- **REQUIRED TASKS**
**A.** In the Buhari article, rewrite everything from "Prresident Buhari recalled" down to "of illicit commodities.", swapping "land borders" for "border crossings".
**B.** Answer these from the Buhari article:
(i) Who issued the statement on Friday?
(ii) How many tankers laden with petrol were impounded?
(iii) Who leads the Presidential Economic Advisory Council?
**C.** Say whether each statement agrees with the Buhari article, quoting the words that decide it:
(i) The council's meeting took place in Lagos.
(ii) The land borders were shut for more than a year.
(iii) Buhari told the Customs chief to destroy the seized fuel.

- **PASSAGE SHOWN**
-*-
Buhari: Some Citizens are Mercilessly against Nigeria

Buhari: Some Citizens are Mercilessly against Nigeria

By Deji Elumoye

President Muhammadu Buhari has expressed deep concern over the ‘mercilessness of some Nigerians’ to the course and development of the country.

He has, therefore, pleaded with the citizenry to be considerate towards the country especially with the current administration’s move to develop the nation.

According to a statement issued on Friday by the presidential spokesman, Femi Adesina, the president made this disclosure after receiving briefings from the Prof. Doyin Salami-led Presidential Economic Advisory Council (PEAC), during its 6th regular meeting, held in the Presidential Villa, Abuja.

He flayed the situation in which some unscrupulous people tried to undermine every policy of government, irrespective of the good it was meant to achieve for the country.

Prresident Buhari recalled that despite efforts to regulate the importation and proliferation of some commodities in the country by shutting land borders for more than a year, some Nigerians still found ways to circumvent the barriers to perpetuate smuggling of illicit commodities.

He said: “Some people are mercilessly against this country. We closed the borders to control the smuggling of petroleum products and check the influx of smuggled goods, arms and ammunition. That was when the Comptroller General of Customs called me, saying 40 tankers laden with petrol had been impounded. I told him to sell the fuel, sell the trucks, and put the money in the treasury.
-*-
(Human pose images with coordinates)
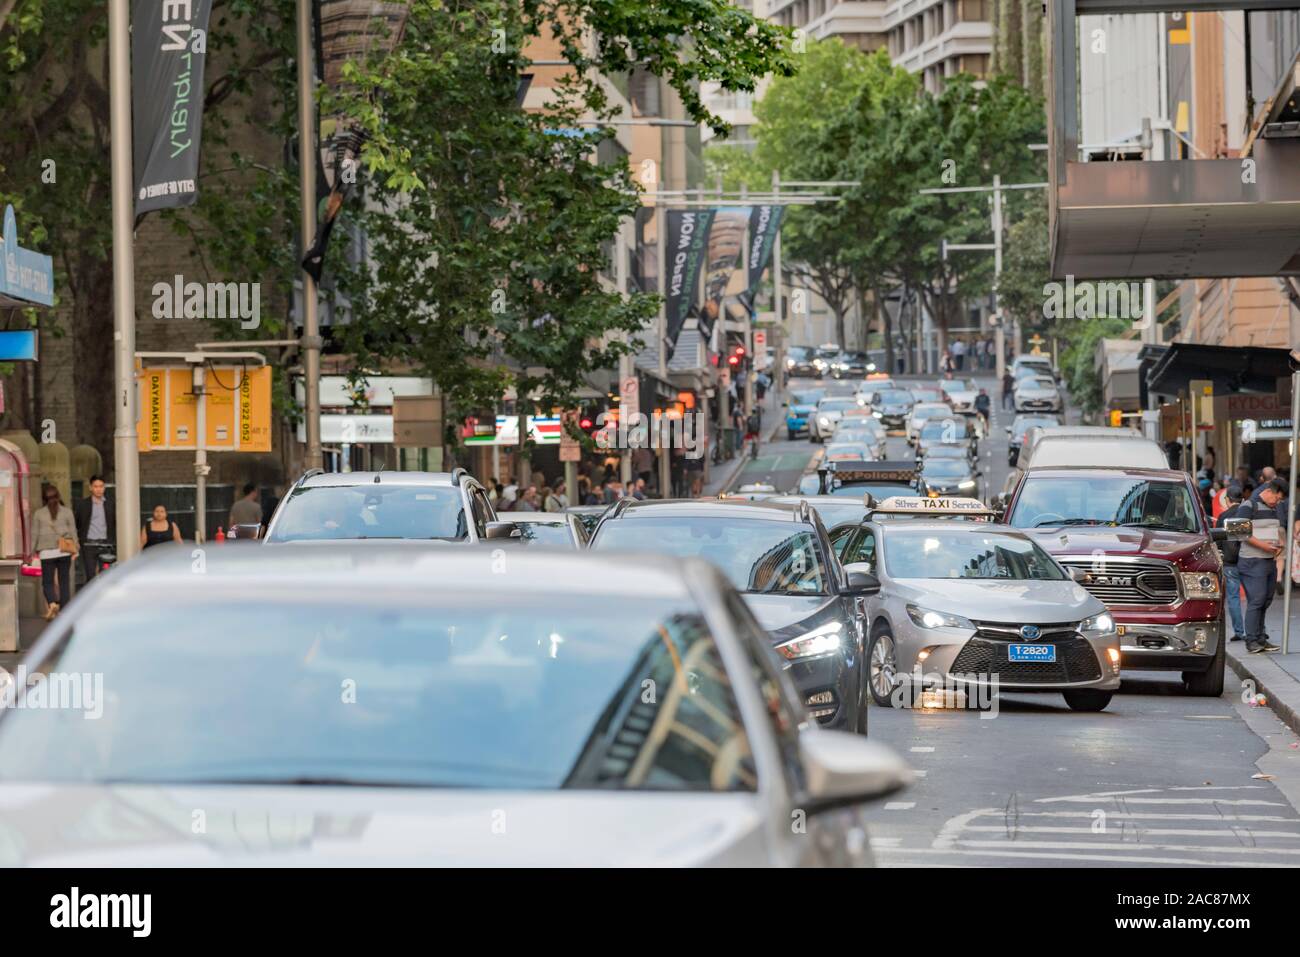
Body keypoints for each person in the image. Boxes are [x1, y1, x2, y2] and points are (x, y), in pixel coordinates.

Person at [1238, 477, 1287, 653]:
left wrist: (1278, 545)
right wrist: (1264, 546)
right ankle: (1251, 640)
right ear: (1268, 492)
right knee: (1257, 600)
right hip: (1252, 561)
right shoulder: (1248, 506)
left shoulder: (1273, 509)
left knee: (1265, 600)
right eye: (1277, 498)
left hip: (1268, 560)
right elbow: (1239, 533)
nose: (1278, 502)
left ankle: (1260, 638)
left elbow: (1273, 531)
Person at [32, 484, 77, 620]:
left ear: (44, 498)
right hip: (64, 551)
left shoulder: (39, 514)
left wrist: (32, 551)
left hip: (46, 553)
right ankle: (63, 611)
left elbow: (35, 534)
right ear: (58, 496)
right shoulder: (67, 512)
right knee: (64, 581)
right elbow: (73, 531)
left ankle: (52, 603)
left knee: (47, 582)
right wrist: (76, 549)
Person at [1216, 485, 1247, 643]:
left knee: (1233, 598)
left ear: (1227, 500)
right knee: (1254, 597)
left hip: (1229, 563)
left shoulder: (1223, 517)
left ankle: (1239, 632)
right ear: (1242, 500)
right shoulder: (1245, 514)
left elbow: (1218, 541)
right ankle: (1256, 630)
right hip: (1248, 561)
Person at [74, 474, 114, 586]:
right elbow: (77, 523)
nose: (99, 489)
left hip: (105, 544)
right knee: (90, 576)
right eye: (96, 486)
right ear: (90, 487)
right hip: (88, 544)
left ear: (104, 487)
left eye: (101, 486)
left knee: (106, 575)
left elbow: (114, 523)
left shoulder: (110, 503)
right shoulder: (83, 504)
-*-
- **PER-TASK OUTPUTS**
**A.**
Prresident Buhari recalled that despite efforts to regulate the importation and proliferation of some commodities in the country by shutting border crossings for more than a year, some Nigerians still found ways to circumvent the barriers to perpetuate smuggling of illicit commodities.

**B.**
(i) Femi Adesina, the presidential spokesman.
(ii) 40 tankers.
(iii) Prof. Doyin Salami.

**C.**
(i) No: "held in the Presidential Villa, Abuja"
(ii) Yes: "shutting land borders for more than a year"
(iii) No: "I told him to sell the fuel, sell the trucks, and put the money in the treasury."